When my kids were young, every Sunday we loaded them into the car and headed to church.  Season after season, we weathered winter’s icy breath, were drenched by spring showers and blasted by summer’s hot winds.  Our church sheltered us not only from the physical elements of the weather, but also from things which are not visible to a world that is too busy to pay attention.   But even with weekly dedication, I wondered if my children would grow up with the same love for God that I had.

Several studies have been conducted to answer the question of why so many kids who grow up in church leave as soon as they are out on their own.  While there is no one answer for an exodus from the faith, there have been some common reasons why some young adults walk away.

  1. A relationship with Jesus is replaced by a code of conduct – faith becomes about a list of do’s and don’ts.
  2. The church doesn’t help answer their questions and doubts – whether it be emotional, intellectual or spiritual doubt.  Instead it is considered a sin to doubt God in any way.
  3. We don’t give them answers.  Our society is bombarded with philosophical and scientific opposition to Christian beliefs, yet we never prepare them to defend their faith.

While there are no guarantees as we raise our children to love Jesus that they will choose to follow Him, there are some things that seem to keep kids connected to God even when they are older.

  1. Emphasize a relationship with Jesus as opposed to following a set of rules.
  2. Involve them with other age groups within your faith community.  One study found that teens who were involved with other age groups were more likely to keep their faith.  Those who were segregated (didn’t worship frequently with other adults) shelved their faith and those with few or little significant caring adults didn’t stay connected with their faith at all.
  3. Be an active parent.  Take your responsibility seriously in their spiritual development. Talk about faith with them.  Allow them to ask questions.
  4. The most important factor that studies reveal is the importance of being an example.  Who you ARE, not just what you say or do, shapes your children’s faith.

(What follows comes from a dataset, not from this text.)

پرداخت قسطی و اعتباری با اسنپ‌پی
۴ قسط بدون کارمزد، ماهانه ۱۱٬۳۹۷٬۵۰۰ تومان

If you are willing to set an authentic example and walk with them along their faith journey.  If you are willing to surround them with a community of believers that love and encourage them, then doubts can lead to firm conviction and deeper faith.

What do you do actively as a parent to help your child in his spiritual development (more than just coming to church on Sundays)?    Do you talk and act the same way at home that you do at work or with friends?  Are you an example of Jesus in your child’s life?